The Third Landscape is a moving challenge, with mutating borders and boundaries, in a state of perennial conversation. It is the weeds which grow in-between bricks and train tracks. It is the natural space of our cities which has not yet been encoded.
In our cities, the largest part of biodiversity is found in the Third Landscape. It is an interconnective tissue, composed by residual spaces, which resist government and form. In this, it is transgressive. It is a multiplication of narratives. It is not a property, but a possibilistic space for the future.
If John Barrell spoke about the “dark side of landscape”, alluding at its controlled forms as imposition of the point of view of a single social class, Clément speaks about a “light side”: the Third Landscape is not an exclusive model, but an inclusive one; it is a “shared fragment of a collective conscience.” It is a mutating transgression, which operates in emergent ways through multiple points of view and intentionalities. It is a syncretic map which evolves together to the mutations of the residential, industrial and commercial areas of the city.
It is the geography of the mutation of the city.
Clément openly speaks about the need to educate a new type of gaze, to be able to understand the importance and valence of the Third Landscape: a new possibility for vision and for knowledge dissemination in natural urban environments.
In synthesis: the need for new aesthetics, new sensibilities
This is a potentially revolutionary point of view, opening up to the possibility to perceive emergence, conflict, transgression, and to transform it into a form of shared knowledge,
The same type of discourse can be made, for example, starting from Marco Casagrande‘s considerations on ruins, intended as the progressive reunion of objects and architectures to nature.
If, on the one hand, ruins represent a loss of power from human beings to nature, on the other hand, according to different aesthetics, they represent the life of the city, demonstrating its usages and non-usages: the action (and non-action) of human beings leads buildings into a different state, transforming them into ruins and, thus, producing the evidence of their and nature’s history.
Ruins, to all effect, constitute a shared, extremely usable and accessible source of knowledge and information.
According to Casagrande, the Third Generation City is the ruin of the industrial city, and becomes real when it recognizes its own local knowledge, becoming part of nature.

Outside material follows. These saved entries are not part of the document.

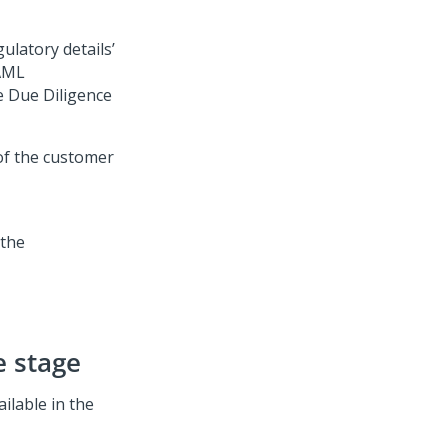
ulatory details’
 AML
he Due Diligence
of the customer
e stage
ilable in the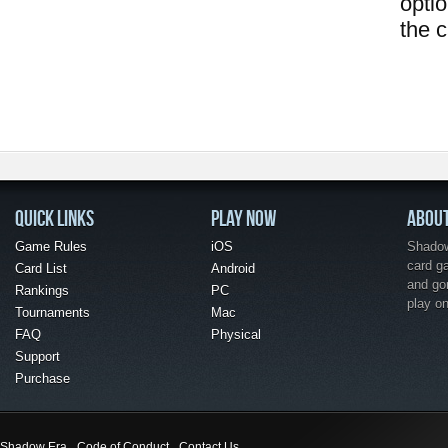
opti
the 
QUICK LINKS
PLAY NOW
ABOU
Game Rules
iOS
Shadow 
card g
Card List
Android
and go
Rankings
PC
play o
Tournaments
Mac
FAQ
Physical
Support
Purchase
Shadow Era
Code of Conduct
Contact Us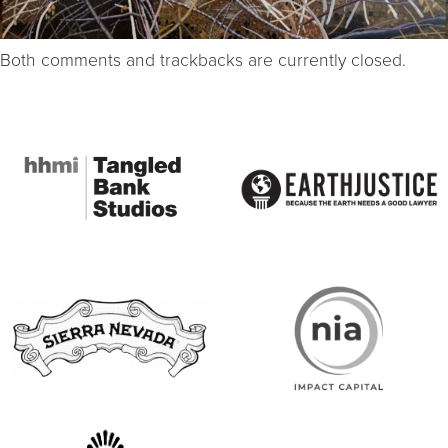
Both comments and trackbacks are currently closed.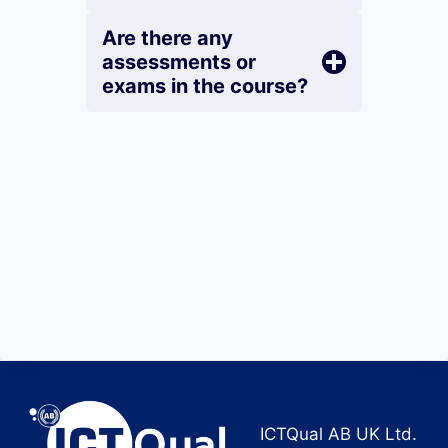
Are there any
assessments or
exams in the course?
ICTQual AB UK Ltd.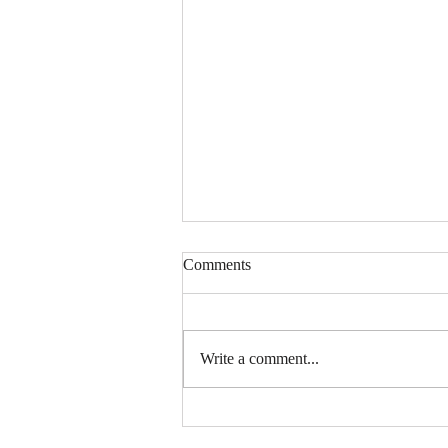
Comments
Write a comment...
Snacking Through the Decades:
The Story Behind TORO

It is possible to search for solutions in these types of metaphors. How?
A new aesthetic system is needed, a new sensibility, which allows to recognize the value (and, thus, to directly support) of the continuous stratification, in our cities (and, in general, in the environment) of the unconscious, of the transgressive, of the conflict, of the different, to attribute value to it, as a new construction material which is able to innovate and to preserve history and knowledge, and to transform spaces and processes.
From Bhabha’s and Soja’s Third Space, to Clément’s Third Landscape, to Casagrande’s Third Generation City, to Pistoletto’s Third Paradise, to our Third Infoscape, alluding at its informational manifestations.
A new aesthetics, a new sensibility, a new imagination, corresponding to the possibility for institutions with a new form: ecosystemic; not only responsible for strategies, but also for the possibility for the emergence of tactics, transgressions and conflicts.
Not only “normative actuators and certifiers”, but also – and most of all – direct and responsible supporters of the environment in which transgression and conflict may take place, as a form of emergent, shared knowledge.
Going back to Clément;s metaphor, together with the imagination for a new type of garden, we need a new conception of gardner:
“it is hard to imagine which aspect these gardens will assume, in which existence is expected to assume no form. From my point of view, gardens of this kind should not be judged on account of their form, but, rather, on the basis of their capacity to generate and translate a certain joy of existence.”